Laptop Cursor Activating Itself

I’ve had this experience with a couple of different laptops. At seemmingly random intervals, the mouse cursor will suddenly activate itself whereever it happens to be located. Which means if I’m typing in one place and the mouse cursor floating somewhere else, the letters will begin to be typed in the place that the cursor is. Or if it’s above a clickable item, it will click on it and activate it.

The thing is that it never happens when I use the same laptop at a docking station.

I imagine it must be some setting. How do I correct for this?

Most likely your sleeve is occasionally brushing your touchpad as you type. I recommend you deactivate the touchpad (probably via an icon in your system tray, or maybe via control panel) and use a plug in mouse. It might be enough just to turn off the tap-to-click ability of the touchpad, or (if it will let you) turn down its sensitivity.

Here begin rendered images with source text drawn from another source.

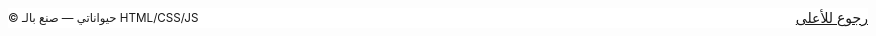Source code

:   <footer class="footer">
    <div class="container" style="display:flex;align-items:center;justify-content:space-between;gap:12px;flex-wrap:wrap">
      <small>© <span id="year"></span> حيواناتي — صنع بالـ HTML/CSS/JS</small>
      <div style="display:flex;gap:10px">
        <a class="btn" href="#top">رجوع للأعلى</a>
      </div>
    </div>
  </footer>

  <script>
    // سنة ديناميكية
    document.getElementById('year').textContent = new Date().getFullYear();

    // إرسال عبر البريد الافتراضي
    function sendMail(e){
      e.preventDefault();
      const name = document.getElementById('name').value.trim();
      const email = document.getElementById('email').value.trim();
      const msg = document.getElementById('message').value.trim();
      const body = encodeURIComponent(`مرحباً،\nالاسم: ${name}\nالبريد: ${email}\n\n${msg}`);
      window.location.href = `mailto:sondosalbohyry@gmail.com?subject=رسالة من موقع الحيوانات&body=${body}`;
      return false;
    }

    // تمرير ناعم للروابط الداخلية
    document.querySelectorAll('a[href^="#"]').forEach(a=>{
      a.addEventListener('click', (ev)=>{
        const id = a.getAttribute('href');
        if(id.length>1){ ev.preventDefault(); document.querySelector(id).scrollIntoView({behavior:'smooth'}); }
      });
    });
  </script>
</body>
</html>
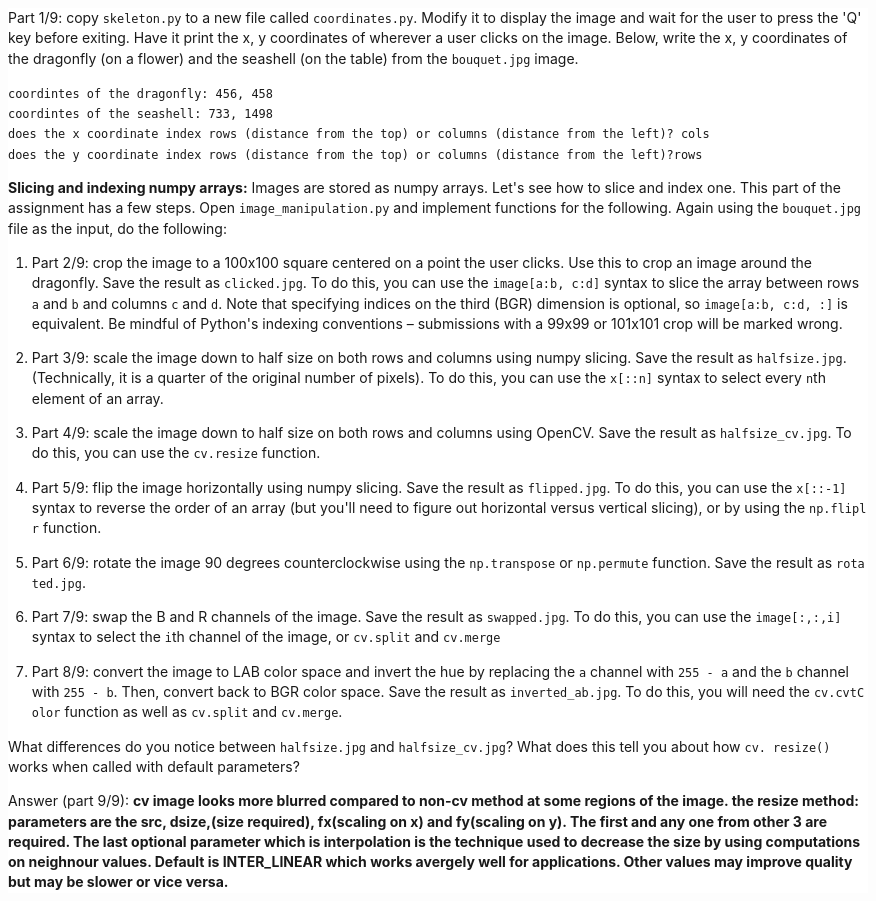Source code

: Part 1/9: copy `skeleton.py` to a new file called `coordinates.py`. Modify it to display the image and 
wait for the user to press the 'Q' key before exiting. Have it print the x, y coordinates of wherever a user clicks on the image. Below, write the x, y coordinates of the dragonfly (on a flower) and the seashell (on the table) from the `bouquet.jpg` image.

    coordintes of the dragonfly: 456, 458
    coordintes of the seashell: 733, 1498
    does the x coordinate index rows (distance from the top) or columns (distance from the left)? cols
    does the y coordinate index rows (distance from the top) or columns (distance from the left)?rows

__Slicing and indexing numpy arrays:__ Images are stored as numpy arrays. Let's see how to slice and index one. This 
part of the assignment has a few steps. Open `image_manipulation.py` and implement functions for the following. 
Again using the `bouquet.jpg` file as the input, do the following:

1. Part 2/9: crop the image to a 100x100 square centered on a point the user clicks. Use this to crop an image around the  dragonfly. Save the result as `clicked.jpg`. To do this, you can use the `image[a:b, c:d]` syntax to slice the 
   array between rows `a` and `b` and columns `c` and `d`. Note that specifying indices on the third (BGR) dimension 
   is optional, so `image[a:b, c:d, :]` is equivalent. Be mindful of Python's indexing conventions – submissions with a 99x99 or 101x101 crop will be marked wrong.
   
2. Part 3/9: scale the image down to half size on both rows and columns using numpy slicing. Save the result as `halfsize.jpg`.(Technically, it is a quarter of the original number of pixels). To do this, you can use the `x[::n]` syntax to select every `n`th element of an array.

3. Part 4/9: scale the image down to half size on both rows and columns using OpenCV. Save the result as `halfsize_cv.jpg`. To do this, you can use the `cv.resize` function.
   
4. Part 5/9: flip the image horizontally using numpy slicing. Save the result as `flipped.jpg`. To do this, you can use the `x[::-1]` syntax to reverse the order of an array (but you'll need to figure out horizontal versus vertical slicing), or by using the `np.fliplr` function.

5. Part 6/9: rotate the image 90 degrees counterclockwise using the `np.transpose` or `np.permute` function. Save the result as `rotated.jpg`.

6. Part 7/9: swap the B and R channels of the image. Save the result as `swapped.jpg`. To do this, you can use the `image[:,:,i]`syntax to select the `i`th channel of the image, or `cv.split` and `cv.merge`
7. Part 8/9: convert the image to LAB color space and invert the hue by replacing the `a` channel with `255 - a` and the `b`
   channel with `255 - b`. Then, convert back to BGR color space. Save the result as `inverted_ab.jpg`. To do this, you
   will need the `cv.cvtColor` function as well as `cv.split` and `cv.merge`.

What differences do you notice between `halfsize.jpg` and `halfsize_cv.jpg`? What does this tell you about how `cv.
resize()` works when called with default parameters?

Answer (part 9/9): __cv image looks more blurred compared to non-cv method at some regions of the image.
the resize method: parameters are the src, dsize,(size required), fx(scaling on x) and fy(scaling on y). The first and any one from other 3  are required.
The last optional parameter which is interpolation is the technique used to decrease the size by using computations on neighnour values. Default is INTER_LINEAR which works avergely well for applications. Other values may improve quality but may be slower or vice versa.__
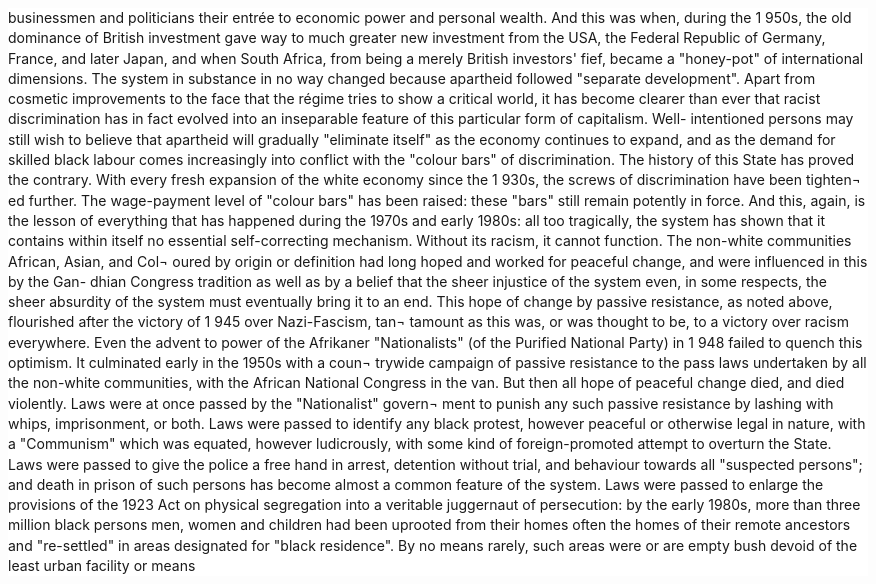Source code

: businessmen and politicians their entrée to economic power
and personal wealth. And this was when, during the 1 950s,
the old dominance of British investment gave way to much
greater new investment from the USA, the Federal Republic
of Germany, France, and later Japan, and when South
Africa, from being a merely British investors' fief, became a
"honey-pot" of international dimensions.
The system in substance in no way changed because
apartheid followed "separate development". Apart from
cosmetic improvements to the face that the régime tries to
show a critical world, it has become clearer than ever that
racist discrimination has in fact evolved into an inseparable
feature of this particular form of capitalism. Well-
intentioned persons may still wish to believe that apartheid
will gradually "eliminate itself" as the economy continues
to expand, and as the demand for skilled black labour comes
increasingly into conflict with the "colour bars" of
discrimination. The history of this State has proved the
contrary.
With every fresh expansion of the white economy since
the 1 930s, the screws of discrimination have been tighten¬
ed further. The wage-payment level of "colour bars" has
been raised: these "bars" still remain potently in force. And
this, again, is the lesson of everything that has happened
during the 1970s and early 1980s: all too tragically, the
system has shown that it contains within itself no essential
self-correcting mechanism. Without its racism, it cannot
function.
The non-white communities African, Asian, and Col¬
oured by origin or definition had long hoped and worked
for peaceful change, and were influenced in this by the Gan-
dhian Congress tradition as well as by a belief that the sheer
injustice of the system even, in some respects, the sheer
absurdity of the system must eventually bring it to an end.
This hope of change by passive resistance, as noted above,
flourished after the victory of 1 945 over Nazi-Fascism, tan¬
tamount as this was, or was thought to be, to a victory over
racism everywhere.
Even the advent to power of the Afrikaner "Nationalists"
(of the Purified National Party) in 1 948 failed to quench this
optimism. It culminated early in the 1950s with a coun¬
trywide campaign of passive resistance to the pass laws
undertaken by all the non-white communities, with the
African National Congress in the van. But then all hope of
peaceful change died, and died violently.
Laws were at once passed by the "Nationalist" govern¬
ment to punish any such passive resistance by lashing with
whips, imprisonment, or both. Laws were passed to identify
any black protest, however peaceful or otherwise legal in
nature, with a "Communism" which was equated,
however ludicrously, with some kind of foreign-promoted
attempt to overturn the State. Laws were passed to give the
police a free hand in arrest, detention without trial, and
behaviour towards all "suspected persons"; and death in
prison of such persons has become almost a common
feature of the system.
Laws were passed to enlarge the provisions of the 1923
Act on physical segregation into a veritable juggernaut of
persecution: by the early 1980s, more than three million
black persons men, women and children had been
uprooted from their homes often the homes of their
remote ancestors and "re-settled" in areas designated for
"black residence". By no means rarely, such areas were or
are empty bush devoid of the least urban facility or means
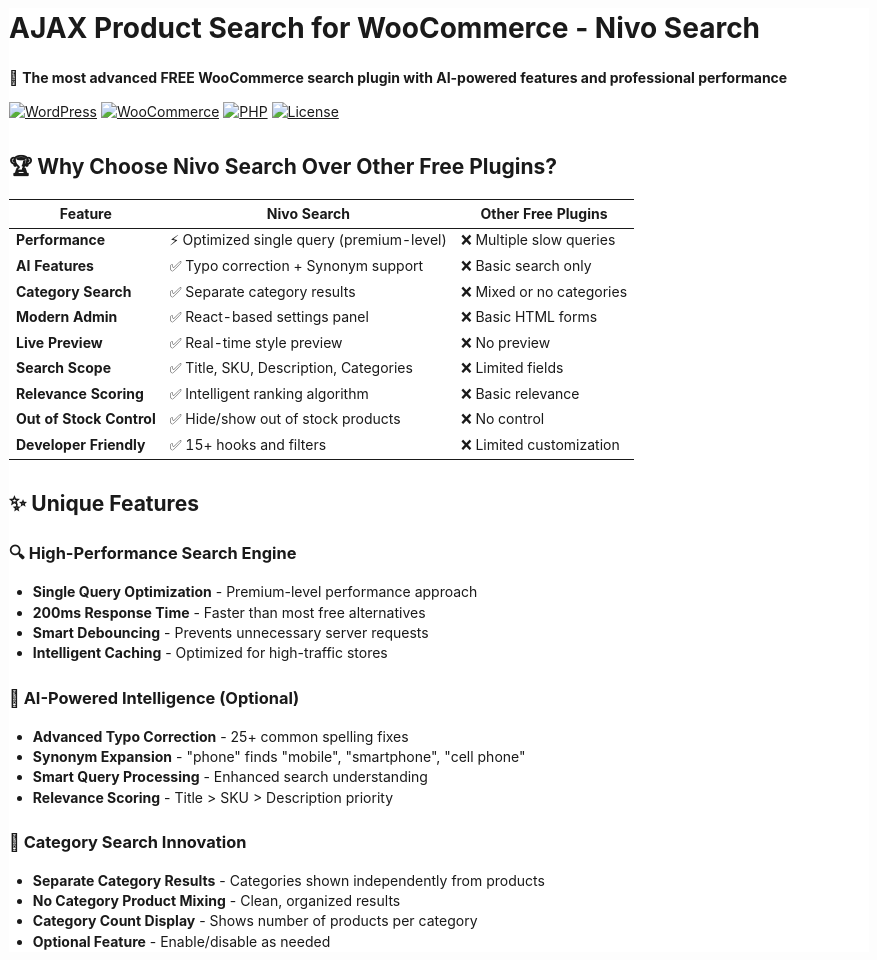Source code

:# AJAX Product Search for WooCommerce - Nivo Search

🚀 **The most advanced FREE WooCommerce search plugin with AI-powered features and professional performance**

[![WordPress](https://img.shields.io/badge/WordPress-5.0+-blue.svg)](https://wordpress.org/)
[![WooCommerce](https://img.shields.io/badge/WooCommerce-5.0+-purple.svg)](https://woocommerce.com/)
[![PHP](https://img.shields.io/badge/PHP-7.4+-green.svg)](https://php.net/)
[![License](https://img.shields.io/badge/License-GPL%20v2-red.svg)](https://www.gnu.org/licenses/gpl-2.0.html)

## 🏆 **Why Choose Nivo Search Over Other Free Plugins?**

| Feature | Nivo Search | Other Free Plugins |
|---------|-------------|---------------------|
| **Performance** | ⚡ Optimized single query (premium-level) | ❌ Multiple slow queries |
| **AI Features** | ✅ Typo correction + Synonym support | ❌ Basic search only |
| **Category Search** | ✅ Separate category results | ❌ Mixed or no categories |
| **Modern Admin** | ✅ React-based settings panel | ❌ Basic HTML forms |
| **Live Preview** | ✅ Real-time style preview | ❌ No preview |
| **Search Scope** | ✅ Title, SKU, Description, Categories | ❌ Limited fields |
| **Relevance Scoring** | ✅ Intelligent ranking algorithm | ❌ Basic relevance |
| **Out of Stock Control** | ✅ Hide/show out of stock products | ❌ No control |
| **Developer Friendly** | ✅ 15+ hooks and filters | ❌ Limited customization |

## ✨ **Unique Features**

### 🔍 **High-Performance Search Engine**
- **Single Query Optimization** - Premium-level performance approach
- **200ms Response Time** - Faster than most free alternatives
- **Smart Debouncing** - Prevents unnecessary server requests
- **Intelligent Caching** - Optimized for high-traffic stores

### 🤖 **AI-Powered Intelligence** (Optional)
- **Advanced Typo Correction** - 25+ common spelling fixes
- **Synonym Expansion** - "phone" finds "mobile", "smartphone", "cell phone"
- **Smart Query Processing** - Enhanced search understanding
- **Relevance Scoring** - Title > SKU > Description priority

### 📂 **Category Search Innovation**
- **Separate Category Results** - Categories shown independently from products
- **No Category Product Mixing** - Clean, organized results
- **Category Count Display** - Shows number of products per category
- **Optional Feature** - Enable/disable as needed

Are you using a mouse or the pointing device on the keyboard? On mine I’m able to turn off the pointing device when the mouse is plugged in, and I never have this problem. But I’m sure every pointing device driver allows this.

Brushing the touchpad could move the mouse cursor location, but would not activate it. You would need to click on something for that to happen, and brushing with a sleeve wouldn’t do it.

Without a separate plug-in mouse (or pointing device). Just the laptop itself.

Disable the touchpad and also the point stick if you have one (the little rubbery thingy between the G, H, and B keys). I have mine set to disable automatically if a mouse is plugged in.

I’m currently having this problem with an old MacBook Pro of mine (“old” here meaning “over six years old”.) Even if I don’t touch the trackpad, there’s enough gunk & grime in there that a firm press on the laptop case next to the button can actuate the trackpad button. I squirted some compressed air into the spots where I could do so, which ameliorated the problem but didn’t cure it. Opening up the case and blowing out the trackpad more directly would probably cause additional improvement—at least in my case—but the “quick fix” is good enough for me for now.

Beyond that, I also plug in a mouse when I can. I also try to position the laptop in such a way that the weight of my arm isn’t resting on the laptop case, to lower the chances of momentarily applying extra force to the case. For example, I’ll position the laptop several inches from the edge of a table, so that my forearm rests on the table edge, rather than putting the laptop right at the edge of the table, so that my arms are largely supported on the heels of my hands (which are resting on the laptop case.)

If you have a Windows machine, you might be interested in TouchFreeze, a utility that disables a touchpad when a user begins typing.

You are mistaken. It absolutely can happen (it has happened to me) if your touchpad is set to treat a tap on the pad as a click (as most are by default). This is by far the most likely explanation for your problem as you described it. I once had just the same problem, until I figured out what was causing it and took the steps I have suggested.

This happens to me a few times a month, and although I’m using a laptop, it also happens when the laptop is docked and I’m typing on the keyboard.

I’ll be typing away, only to look up and discover the text is randomly inserted into some other location.

Since I got my new Dell laptop, this happens to me much more frequently than a few times a month - more like a few times an hour, when I’m typing. It’s not my sleeve but my hand (the base of my thumb) that touches the touchpad and moves the insertion point to wherever the mouse cursor happens to be.

I wear short sleeved shirts 99.9999% of the time, and this still happens to me, so much that it is actually difficult to write or post anything. It is grinding on my last nerve and I have not been able to find a fix for it. One detail I’ve noticed is that whenever I start typing, the I-beam marker stays where it is while the actual typing cursor moves as I type. As a result it frequently happens that the whole area between the I-beam and the cursor is selected, and then deleted at the typing of the first character thereafter. Or else it just does what the OP describes. This can’t be right, can it?

If you do de-activate the touchpad via the control panel, then how can you get it back easily? This machine doesn’t have an obvious function key combination that will toggle this behavior.

I’ve had this problem before, and I often still have it when I use a laptop I’m unfamiliar with. The only explanation I’ve been able to come up with is that I’ve touching, or almost touching, the touchpad. It doesn’t feel like I’ve touched it, but the fact that when I got used to this laptop it stopped happening, and that it does happen on laptops I’m not used to, but not for normal user, suggests to me that it can’t be anything else.

This. A quick tap of most touchpads acts the same as a left-mouse-button click. You can either disable that completely in the settings, or possibly decrease the sensitivity of that tap-to-click feature, if the settings include that option.